Real estate taxes vary widely throughout the Twin Cities area for many reasons. The primary factors that determine property taxes are the tax levies of the district the property is in, the value of the property relative to the value of all other properties in the district, and the use of the property. Real estate taxes are calculated based upon the market value of the property. Market value is the probable price a property should sell for assuming the buyer and seller are well informed and neither is under duress. There is no direct relationship between estimated market value and property tax liability. Instead, the property’s taxable market value is used to determine how much property tax is due.
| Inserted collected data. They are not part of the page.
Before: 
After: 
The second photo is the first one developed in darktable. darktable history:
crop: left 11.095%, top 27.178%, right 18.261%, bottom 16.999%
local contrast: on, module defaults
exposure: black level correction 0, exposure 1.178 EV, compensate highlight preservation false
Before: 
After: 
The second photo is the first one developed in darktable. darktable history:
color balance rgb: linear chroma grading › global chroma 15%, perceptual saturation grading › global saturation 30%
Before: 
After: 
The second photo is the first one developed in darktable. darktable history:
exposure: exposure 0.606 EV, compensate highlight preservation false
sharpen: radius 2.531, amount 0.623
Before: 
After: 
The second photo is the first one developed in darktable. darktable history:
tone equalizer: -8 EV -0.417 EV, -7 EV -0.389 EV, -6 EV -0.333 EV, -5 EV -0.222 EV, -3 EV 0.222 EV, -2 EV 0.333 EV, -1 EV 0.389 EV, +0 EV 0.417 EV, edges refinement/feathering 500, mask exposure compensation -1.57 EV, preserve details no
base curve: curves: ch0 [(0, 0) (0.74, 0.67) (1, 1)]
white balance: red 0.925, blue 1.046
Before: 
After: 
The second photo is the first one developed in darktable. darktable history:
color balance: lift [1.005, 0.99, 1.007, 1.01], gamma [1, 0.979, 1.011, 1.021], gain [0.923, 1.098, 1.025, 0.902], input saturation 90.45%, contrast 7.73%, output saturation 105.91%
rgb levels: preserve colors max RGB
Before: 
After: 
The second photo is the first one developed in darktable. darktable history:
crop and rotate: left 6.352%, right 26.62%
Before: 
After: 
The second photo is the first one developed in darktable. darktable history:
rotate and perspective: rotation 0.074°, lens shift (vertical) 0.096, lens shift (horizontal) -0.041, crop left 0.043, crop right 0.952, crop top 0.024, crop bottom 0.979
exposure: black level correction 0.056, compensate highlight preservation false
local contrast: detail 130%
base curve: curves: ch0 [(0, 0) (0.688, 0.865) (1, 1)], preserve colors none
If your property’s value increased or decreased, it may affect the amount of property taxes you owe.
Rising property values increase the proportion of your property’s value that is subject to tax and decreasing property values lower the taxable amount of your property. While property taxes are supposed to rise and fall with property values, it is common that even when the economy is down, property taxes may rise. If governmental spending is reduced, less money is needed from taxpayers, and property taxes might be reduced. Conversely, if spending is increased, taxes may increase. Other factors include voter-approved referenda, local government aid, value of other properties in the city, and value of properties within tax increment financing districts. Shown below is a summary of the taxable market value in Minneapolis from 2008 through 2016 and the effective tax rate for commercial properties from 2011 through 2016.
One could presume that values will continue to increase as new construction continues and new projects enter the market, and thus tax rates are likely to decline. However, the overall proposed Minneapolis property tax levy for 2016 will increase 3.4 percent over 2015. Property taxpayers in Hennepin County will see an increase of 4.48 percent in 2016 over 2015. These increases reflect demands for quality services provided to residents. Yet, not everyone’s property tax bill will increase by the same rate. As shown in the chart in the next column, prepared by the Minnesota Department of Revenue, the effective tax rate is usually between 3 percent and 4 percent for commercial property.
Building owners often compare their real estate taxes to their competitors’ real estate taxes. They do this using a particular unit of comparison used by participants in the market, such as real estate taxes per unit, per door, or per square foot. While on the surface this practice seems reasonable, real estate
taxation is complicated, and as a result, this comparison should not be an owner’s primary benchmark. The assessor sets a market value on every property each year.
The assessor uses a mass appraisal process. As a result, assessors rely on general market data. Even though Minnesota statute requires the assessor to value each property on a fee simple basis (unencumbered with existing leases or assuming leases in place are at market levels), providing specific building information to the assessor may be useful in valuing a specific building. The actual performance of an income-producing property is typically more indicative of the property’s submarket. However, without the owner’s proprietary information, assessors have a diminished ability to account for differences within market sectors.